UNTERLÜSS. "Alles war ganz normal, bis sich im März 2020 alles änderte. Die ersten Anzeichen waren Sprachstörungen, Schreibschwäche, eine leichte Gangstörung, Angstzustände und später unerträgliche Kopfschmerzen. Nach dem MRT dann die niederschmetternde Diagnose: Glioblastom! Das ist ein Tumor des Gehirns, er wächst sehr schnell, innerhalb weniger Monate und ist hoch aggressiv." So beschreiben Cindy Zschiesche, die Tochter des Betroffenen, und seine Ehefrau Helma Jachmann, die Situation vor gut einem Jahr. Der Vater und Ehemann sowie Opa einer kleinen 3-jährigen Enkelin und sowie Stiefvater und Stiefopa von 9 weiteren Enkelkindern ist 56 Jahre alt.

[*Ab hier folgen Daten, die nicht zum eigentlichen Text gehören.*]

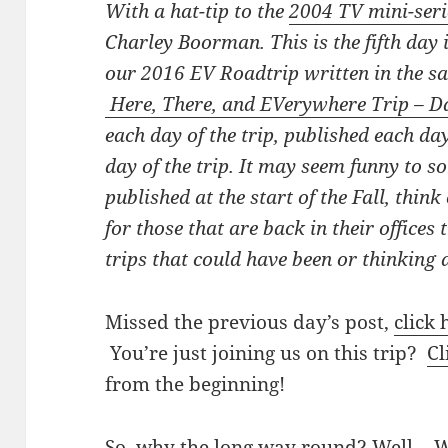
With a hat-tip to the
2004 TV mini-seri
Charley Boorman. This is the fifth day 
our 2016 EV Roadtrip written in the 
Here, There, and EVerywhere Trip – D
each day of the trip, published each day
day of the trip. It may seem funny to 
published at the start of the Fall, thin
for those that are back in their office
trips that could have been or thinking a
Missed the previous day’s post,
click 
You’re just joining us on this trip?
Cl
from the beginning!
So, why the long way round? Well… We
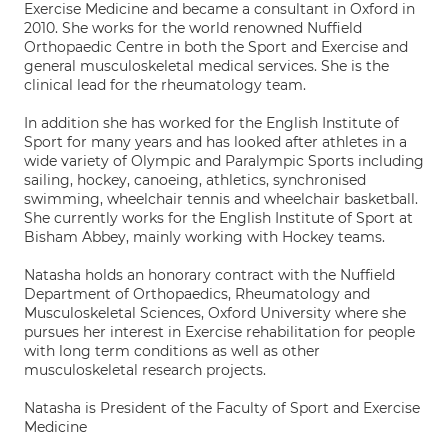
Exercise Medicine and became a consultant in Oxford in
2010. She works for the world renowned Nuffield
Orthopaedic Centre in both the Sport and Exercise and
general musculoskeletal medical services. She is the
clinical lead for the rheumatology team.
In addition she has worked for the English Institute of
Sport for many years and has looked after athletes in a
wide variety of Olympic and Paralympic Sports including
sailing, hockey, canoeing, athletics, synchronised
swimming, wheelchair tennis and wheelchair basketball.
She currently works for the English Institute of Sport at
Bisham Abbey, mainly working with Hockey teams.
Natasha holds an honorary contract with the Nuffield
Department of Orthopaedics, Rheumatology and
Musculoskeletal Sciences, Oxford University where she
pursues her interest in Exercise rehabilitation for people
with long term conditions as well as other
musculoskeletal research projects.
Natasha is President of the Faculty of Sport and Exercise
Medicine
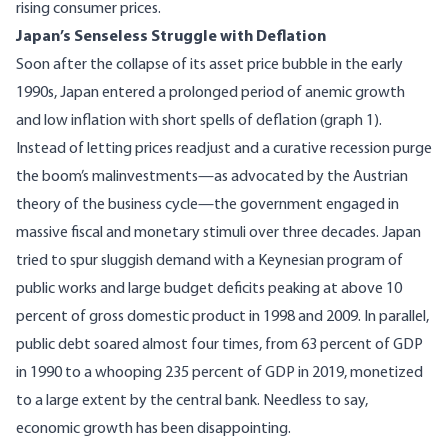
rising consumer prices.
Japan’s Senseless Struggle with Deflation
Soon after the collapse of its asset price bubble in the early
1990s, Japan entered a prolonged period of anemic growth
and low inflation with short spells of deflation (graph 1).
Instead of letting prices readjust and a curative recession purge
the boom’s malinvestments—as advocated by the
Austrian
theory of the business cycle
—the government engaged in
massive fiscal and monetary stimuli over three decades. Japan
tried to spur sluggish demand with a Keynesian program of
public works and large budget deficits peaking at above 10
percent of gross domestic product in 1998 and 2009. In parallel,
public debt soared almost four times, from 63 percent of GDP
in 1990 to a whooping 235 percent of GDP in 2019, monetized
to a large extent by the central bank. Needless to say,
economic growth has been disappointing.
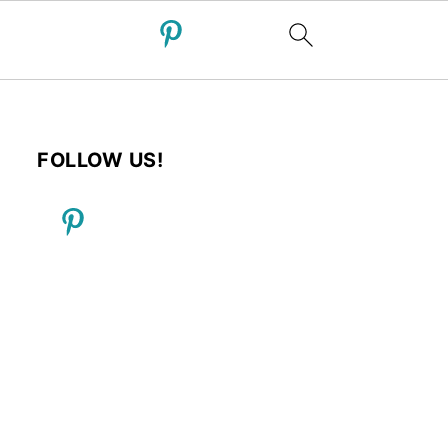
FOLLOW US!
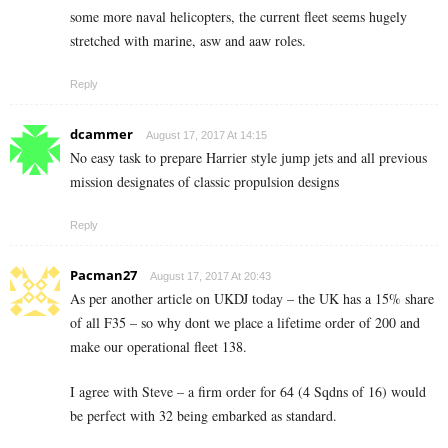
some more naval helicopters, the current fleet seems hugely
stretched with marine, asw and aaw roles.
Reply
dcammer
August 17, 2017 At 14:15
No easy task to prepare Harrier style jump jets and all previous
mission designates of classic propulsion designs
Reply
Pacman27
August 17, 2017 At 20:43
As per another article on UKDJ today – the UK has a 15% share
of all F35 – so why dont we place a lifetime order of 200 and
make our operational fleet 138.
I agree with Steve – a firm order for 64 (4 Sqdns of 16) would
be perfect with 32 being embarked as standard.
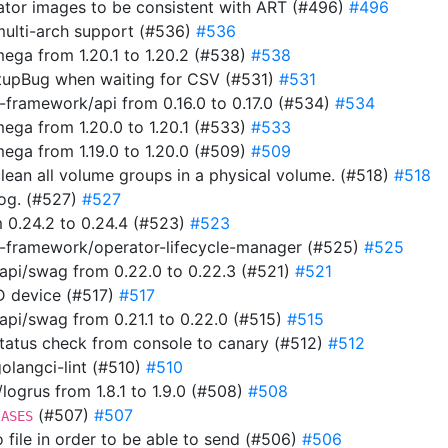
rator images to be consistent with ART (#496)
#496
multi-arch support (#536)
#536
ga from 1.20.1 to 1.20.2 (#538)
#538
tupBug when waiting for CSV (#531)
#531
framework/api from 0.16.0 to 0.17.0 (#534)
#534
ga from 1.20.0 to 1.20.1 (#533)
#533
ga from 1.19.0 to 1.20.0 (#509)
#509
clean all volume groups in a physical volume. (#518)
#518
 log. (#527)
#527
 0.24.2 to 0.24.4 (#523)
#523
-framework/operator-lifecycle-manager (#525)
#525
pi/swag from 0.22.0 to 0.22.3 (#521)
#521
ID device (#517)
#517
i/swag from 0.21.1 to 0.22.0 (#515)
#515
 status check from console to canary (#512)
#512
 golangci-lint (#510)
#510
ogrus from 1.8.1 to 1.9.0 (#508)
#508
(#507)
#507
IASES
to file in order to be able to send (#506)
#506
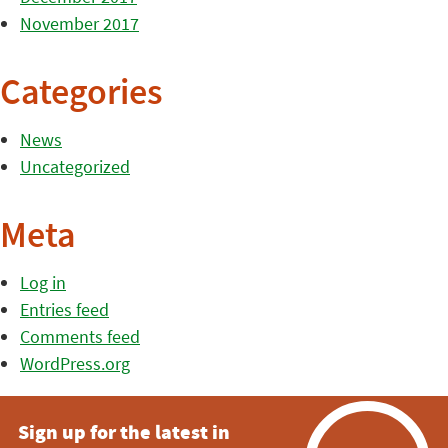
November 2017
Categories
News
Uncategorized
Meta
Log in
Entries feed
Comments feed
WordPress.org
Sign up for the latest in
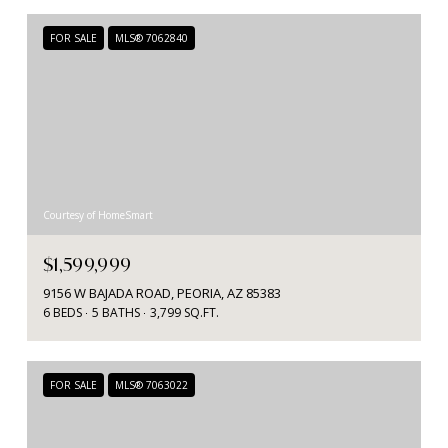
FOR SALE
MLS® 7062840
Courtesy of HomeSmart
$1,599,999
9156 W BAJADA ROAD, PEORIA, AZ 85383
6 BEDS
5 BATHS
3,799 SQ.FT.
FOR SALE
MLS® 7063022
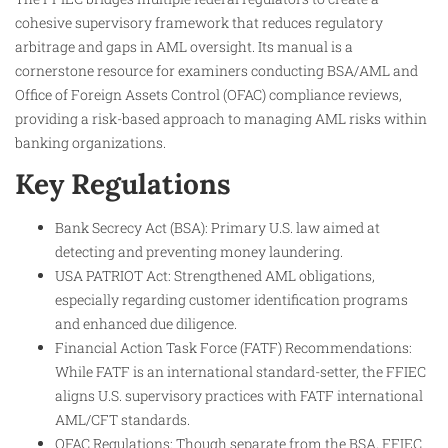
cohesive supervisory framework that reduces regulatory
arbitrage and gaps in AML oversight. Its manual is a
cornerstone resource for examiners conducting BSA/AML and
Office of Foreign Assets Control (OFAC) compliance reviews,
providing a risk-based approach to managing AML risks within
banking organizations.
Key Regulations
Bank Secrecy Act (BSA): Primary U.S. law aimed at
detecting and preventing money laundering.
USA PATRIOT Act: Strengthened AML obligations,
especially regarding customer identification programs
and enhanced due diligence.
Financial Action Task Force (FATF) Recommendations:
While FATF is an international standard-setter, the FFIEC
aligns U.S. supervisory practices with FATF international
AML/CFT standards.
OFAC Regulations: Though separate from the BSA, FFIEC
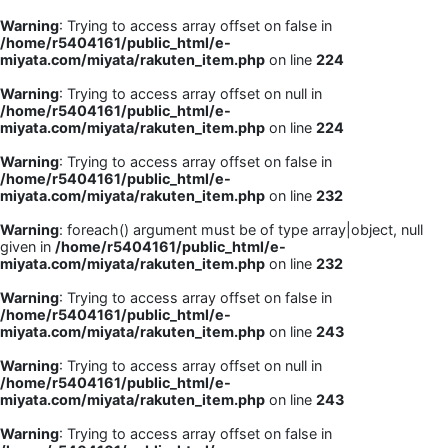
Warning
: Trying to access array offset on false in
/home/r5404161/public_html/e-
miyata.com/miyata/rakuten_item.php
on line
224
Warning
: Trying to access array offset on null in
/home/r5404161/public_html/e-
miyata.com/miyata/rakuten_item.php
on line
224
Warning
: Trying to access array offset on false in
/home/r5404161/public_html/e-
miyata.com/miyata/rakuten_item.php
on line
232
Warning
: foreach() argument must be of type array|object, null
given in
/home/r5404161/public_html/e-
miyata.com/miyata/rakuten_item.php
on line
232
Warning
: Trying to access array offset on false in
/home/r5404161/public_html/e-
miyata.com/miyata/rakuten_item.php
on line
243
Warning
: Trying to access array offset on null in
/home/r5404161/public_html/e-
miyata.com/miyata/rakuten_item.php
on line
243
Warning
: Trying to access array offset on false in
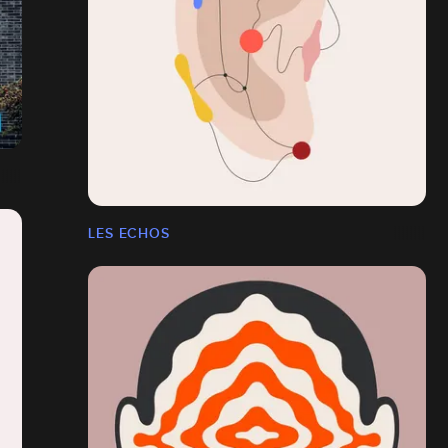
LES ECHOS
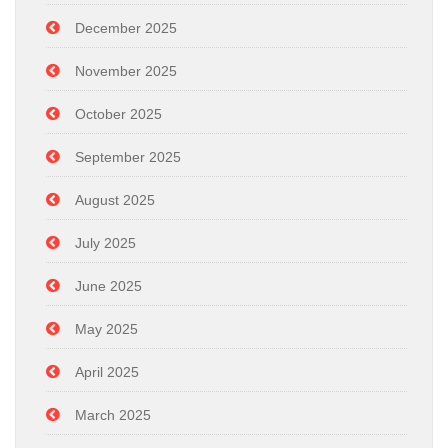
December 2025
November 2025
October 2025
September 2025
August 2025
July 2025
June 2025
May 2025
April 2025
March 2025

Was dann folgte, war die Standard-Therapie, bestehend aus Operation, Bestrahlung und Chemotherapie. Die sei leider selten nachhaltig erfolgreich, da es meist zu einer Rezidiv-Bildung komme, das heißt, es bildet sich nach kurzer Zeit ein neuer Tumor, berichtet die Familie. Nach einer zweiten Operation vor drei Wochen, beginnt nun die nächste Chemotherapie und Strahlentherapie innerhalb eines Jahres.

Die Familie suchte nach Alternativbehandlungen. Fündig wurde sie an der Uniklinik Ulm. "Eine große Hoffnung setzen wir jetzt auf die CUSP9v3 Therapie, welche aus 9 verschiedenen Medikamenten-Wirkstoffen besteht, die im Einzelnen für sich, schon länger in der Medizin für andere Erkrankungen verwendet werden. Diese spezielle Therapie, ausgerichtet auf das Glioblastom, ist durch die Studie von Prof. Dr. Halatsch an der Uniklinik Ulm entstanden. Der Erfolg ist vielversprechend, bei der Hälfte der Studienteilnehmer stoppte das Tumorwachstum. Die Hälfte der Studienteilnehmer überlebten mit dieser Behandlung teilweise schon 3 Jahre ohne Rezidiv. (Tumorwiederkehr)", berichten Helma Jachmann und Cindy Zschiesche. 

Das Problem sind die Kosten, die monatlich ca. 2.500 Euro betragen und von den meisten Krankenkassen nicht übernommen würden. Die Familie hofft jetzt auf finanzielle Unterstützung. "Bitte helfen Sie uns - damit wir vielleicht noch Zeit zusammen haben können...damit wir unseren lieben Ehemann, Papa und Opi nicht schon in wenigen Wochen/Monaten verlieren müssen", so ihr Appell. 

Um zu zeigen, dass es sich um eine ehrliche Spendensammlung handelt, haben die Familienangehörigen ein Konto bei betterplace.me eingerichtet. "Wir würden uns über Unterstützung mehr als freuen", so die Tochter und Ehefrau des Erkrankten.